When smoking a beef brisket I usually use a “full packer Brisket”. This has two distinct cuts, the point and the flat. They are separated by a thick layer of fat. The point is the thick cut on top, with the flat being on the bottom. The picture above is the flat. You can separate these two cuts by cutting through the fat layer being careful to leave about 1/4 inch of fat on the top of the flat. I use the point to make my burnt ends and the flat for slicing. Today I am smoking just the flat since I am preparing BBQ for just me and my wife. There will be plenty of leftovers since a flat is around 5-7 lbs. raw and will lose about 30 % of weight when finished. That will leave about 3 1/2 – 5 lbs. finished meat. The first step is to prepare a marinade and inject to meat. I use equal amounts beef broth, cider vinegar, and olive oil. I emulsify them in a blender until smooth. For this brisket I used 2/3 cups each. Inject the meat along the grain every inch or so. Be careful because this is a coarse grained cut and the marinade will squirt out in all kinds of places and ruin your shirt! Place the meat in a large ziplock bag and add the rest of the marinade. Place in the fridge for at least 24 hours.

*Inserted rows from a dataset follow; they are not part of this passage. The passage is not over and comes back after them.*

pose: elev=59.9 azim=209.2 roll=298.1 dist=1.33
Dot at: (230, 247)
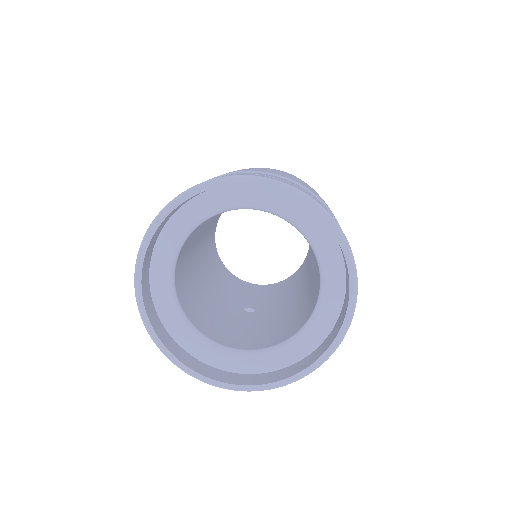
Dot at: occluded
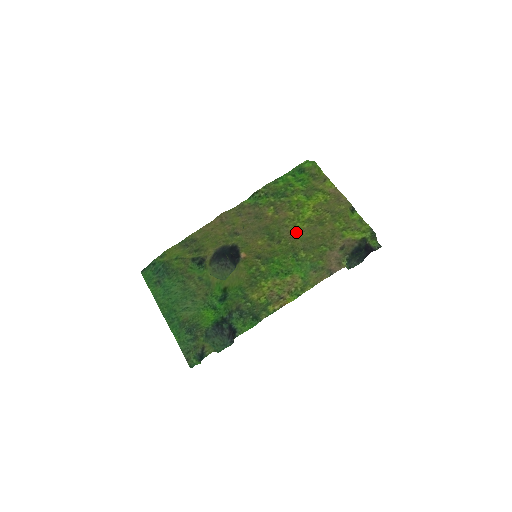
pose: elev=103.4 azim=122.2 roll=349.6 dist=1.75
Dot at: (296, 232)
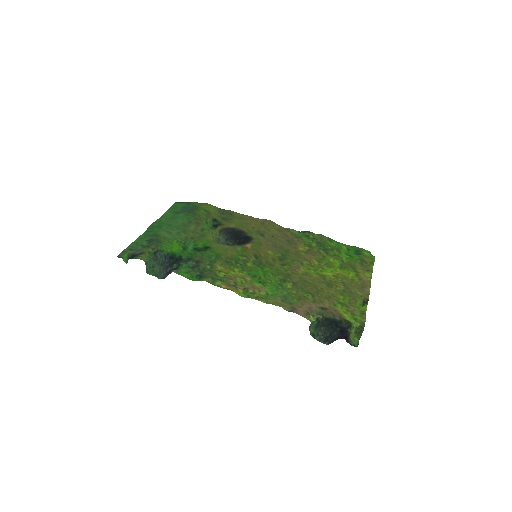
Dot at: (304, 272)
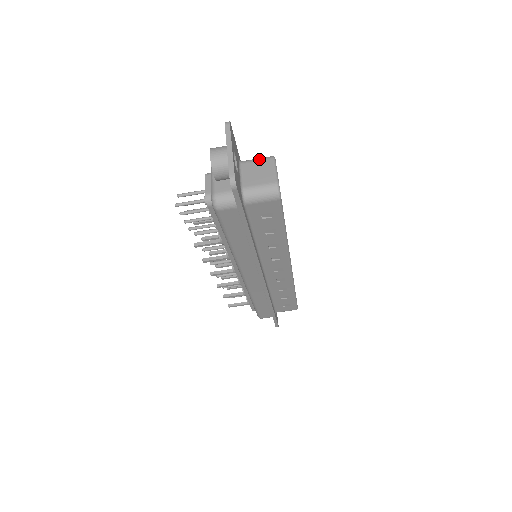
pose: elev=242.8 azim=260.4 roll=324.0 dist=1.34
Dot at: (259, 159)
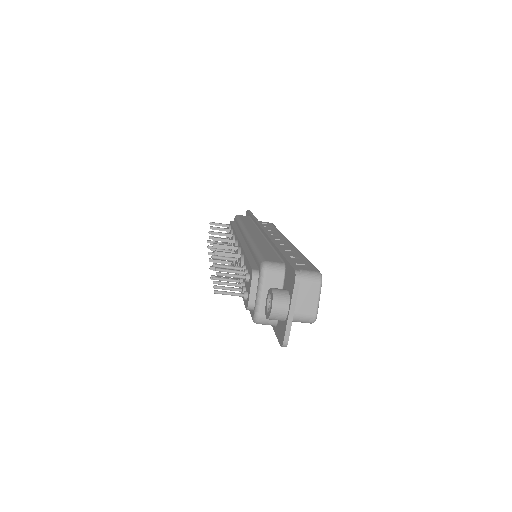
Dot at: (308, 279)
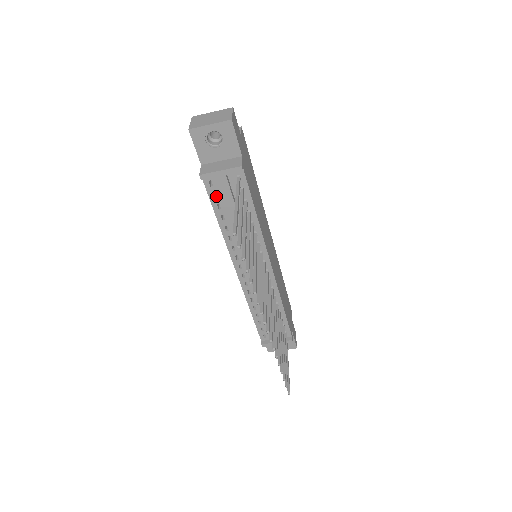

When you are ready to smoke the brisket, remove from the marinade and pat dry. Apply your favorite rub (or you can use my “Basic Rub Recipe” found on this blog) on the top, bottom, and sides of the meat. Place in a smoker @ 250 degrees and smoke for 6 hours.
At the end of 6 hours it will look like this.
I remove the brisket from the smoker and wrap in unwaxed butcher paper and tie with kitchen twine. You can use heavy duty foil if you want but I find that using butcher paper the meat retains the moisture whereas the foil causes a lot of the juices to come out of the meat leaving a considerable amount in the bottom of the foil. There is none in the paper. The smoking process is done but the cooking process is not. You can place the wrapped brisket back in the smoker or place in an oven @ 250 degrees for another 5 hours. I recommend the oven to save on smoker fuel.
This is what makes it all worthwhile. It is smokey and melts in your mouth. NO KNIVES NEEDED!
I have been serving up Texas BBQ for 25 plus years. Brisket is “King” of course in Texas, but ribs, chicken, pulled pork & sausage can also be found at most places. I love it all! I fix it all! I decided to start this blog so that I could interact with fellow pitmasters, and all that have a love for BBQ. In preparation to start this blog, I made four trips to Texas this year just to hit as many “Que” joints as I could. This was to remind myself why I fell in love with Texas BBQ 35 years ago. Talked to a lot of pitmasters and just plain old folks who live for the “Que”. Everyone has their own style and their own rub, own mop, own injection, own type wood, own temp, own time, and in the end, their own “fans”! I hope by creating this blog we can talk BBQ and share with each other recipes, thoughts & ideas that are important to all of us who love to “Que”!!!!!